[PEAK] Rules clarification
Phillip J. Eby
pje at telecommunity.com
Wed Feb 27 23:56:44 EST 2008
Sorry I didn't reply to this sooner; I meant to think about it before
replying and then it scrolled out of my immediate view and I forgot about it.
At 06:47 PM 2/15/2008 +0200, Sergey Schetinin wrote:
>I've noticed that "when" function accepts anything as it's second
>parameter (not just tuples),
Yes; all that is required is that it be something which can "imply" a
type tuple (i.e. using the peak.rules.implies() function).
> what does this declaration would mean
>then (maybe nothing and it should throw an exception?)
>
> >>> from peak.rules import *
> >>> @abstract
>... def test(foo):
>... pass
>...
> >>> @when(test, int) # <--------- this is what I'm talking about
>... def test_int(foo):
>... print foo
>...
It indeed means nothing.

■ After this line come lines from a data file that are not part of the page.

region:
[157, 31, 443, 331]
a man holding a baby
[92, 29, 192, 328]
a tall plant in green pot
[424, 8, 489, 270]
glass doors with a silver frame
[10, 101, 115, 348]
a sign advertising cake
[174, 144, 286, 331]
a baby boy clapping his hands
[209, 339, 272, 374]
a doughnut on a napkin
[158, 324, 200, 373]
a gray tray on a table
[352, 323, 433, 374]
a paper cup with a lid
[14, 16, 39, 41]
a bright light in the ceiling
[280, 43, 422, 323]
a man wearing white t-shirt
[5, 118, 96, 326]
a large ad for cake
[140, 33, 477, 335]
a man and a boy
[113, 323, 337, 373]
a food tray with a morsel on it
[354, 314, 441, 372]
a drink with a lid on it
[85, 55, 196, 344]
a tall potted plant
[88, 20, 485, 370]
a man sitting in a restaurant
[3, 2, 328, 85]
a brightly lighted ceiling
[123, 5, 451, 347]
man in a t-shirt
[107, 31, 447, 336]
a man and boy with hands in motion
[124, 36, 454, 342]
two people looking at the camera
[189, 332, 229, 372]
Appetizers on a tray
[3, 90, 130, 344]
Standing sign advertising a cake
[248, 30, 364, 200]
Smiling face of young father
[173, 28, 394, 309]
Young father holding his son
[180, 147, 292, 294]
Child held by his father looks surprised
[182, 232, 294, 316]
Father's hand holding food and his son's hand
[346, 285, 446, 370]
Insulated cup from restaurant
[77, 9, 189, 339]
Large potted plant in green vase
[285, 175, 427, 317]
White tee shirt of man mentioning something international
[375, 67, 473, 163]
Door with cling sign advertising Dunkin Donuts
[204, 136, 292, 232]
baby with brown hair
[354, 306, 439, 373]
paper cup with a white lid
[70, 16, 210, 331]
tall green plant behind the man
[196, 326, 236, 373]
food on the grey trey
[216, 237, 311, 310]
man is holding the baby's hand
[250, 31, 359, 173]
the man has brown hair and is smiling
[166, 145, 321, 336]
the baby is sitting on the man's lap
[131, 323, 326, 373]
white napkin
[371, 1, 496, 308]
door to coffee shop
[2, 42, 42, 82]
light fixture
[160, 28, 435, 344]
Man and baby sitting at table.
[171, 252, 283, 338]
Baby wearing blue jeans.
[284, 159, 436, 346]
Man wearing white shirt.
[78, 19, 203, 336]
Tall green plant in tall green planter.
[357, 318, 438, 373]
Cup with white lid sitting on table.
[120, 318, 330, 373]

Whether it should throw an exception is a
more complex problem. Right now, the default for testing implication
between two different types is to say that neither implies the
other. This is a sensible default, except for where it's misleading
in this case. So I could add a specific rule to catch it and throw
an exception, but I'm wondering how many such special cases would need adding.